Data for processing section start

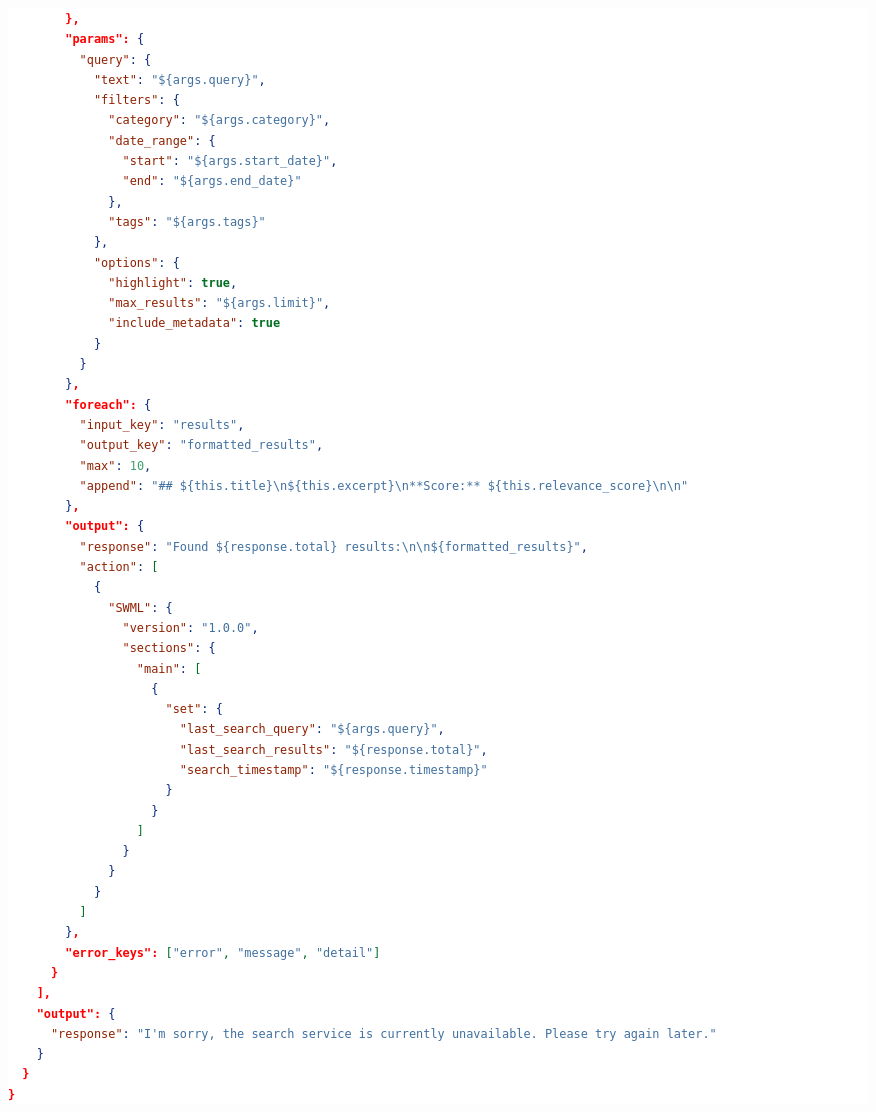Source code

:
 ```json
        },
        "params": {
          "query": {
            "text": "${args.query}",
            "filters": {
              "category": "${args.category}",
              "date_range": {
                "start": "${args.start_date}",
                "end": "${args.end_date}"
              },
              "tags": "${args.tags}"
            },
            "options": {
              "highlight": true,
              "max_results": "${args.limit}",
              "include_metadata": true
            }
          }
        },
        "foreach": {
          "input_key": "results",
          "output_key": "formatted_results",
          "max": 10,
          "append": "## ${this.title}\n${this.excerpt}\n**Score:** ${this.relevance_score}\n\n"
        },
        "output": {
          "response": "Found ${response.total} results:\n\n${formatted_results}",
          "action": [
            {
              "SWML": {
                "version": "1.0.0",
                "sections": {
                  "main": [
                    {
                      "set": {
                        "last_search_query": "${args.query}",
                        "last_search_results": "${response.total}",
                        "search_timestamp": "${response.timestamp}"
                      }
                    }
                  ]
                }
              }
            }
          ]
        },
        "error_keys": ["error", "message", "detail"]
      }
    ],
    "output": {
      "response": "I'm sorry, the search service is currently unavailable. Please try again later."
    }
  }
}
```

Data for processing section end
Data for processing section start

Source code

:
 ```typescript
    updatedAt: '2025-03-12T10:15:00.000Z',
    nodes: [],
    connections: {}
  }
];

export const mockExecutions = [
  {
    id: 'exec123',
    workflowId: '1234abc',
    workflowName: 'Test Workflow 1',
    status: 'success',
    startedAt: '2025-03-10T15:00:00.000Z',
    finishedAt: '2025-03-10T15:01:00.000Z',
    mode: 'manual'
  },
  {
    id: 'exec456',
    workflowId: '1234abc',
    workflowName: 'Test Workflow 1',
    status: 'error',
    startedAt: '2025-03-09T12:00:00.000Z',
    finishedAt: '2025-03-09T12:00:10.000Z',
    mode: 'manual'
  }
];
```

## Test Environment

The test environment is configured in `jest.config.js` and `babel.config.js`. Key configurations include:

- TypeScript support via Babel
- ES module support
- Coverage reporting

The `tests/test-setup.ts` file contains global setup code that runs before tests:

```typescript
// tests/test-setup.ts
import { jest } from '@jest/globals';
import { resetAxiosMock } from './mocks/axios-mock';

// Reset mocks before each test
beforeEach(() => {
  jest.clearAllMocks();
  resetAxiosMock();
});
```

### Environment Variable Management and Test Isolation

Data for processing section end

• _What you need to do_
In the listing, find every line containing the word "tests" and list it.

• _Expected answer_
The `tests/test-setup.ts` file contains global setup code that runs before tests:
// tests/test-setup.ts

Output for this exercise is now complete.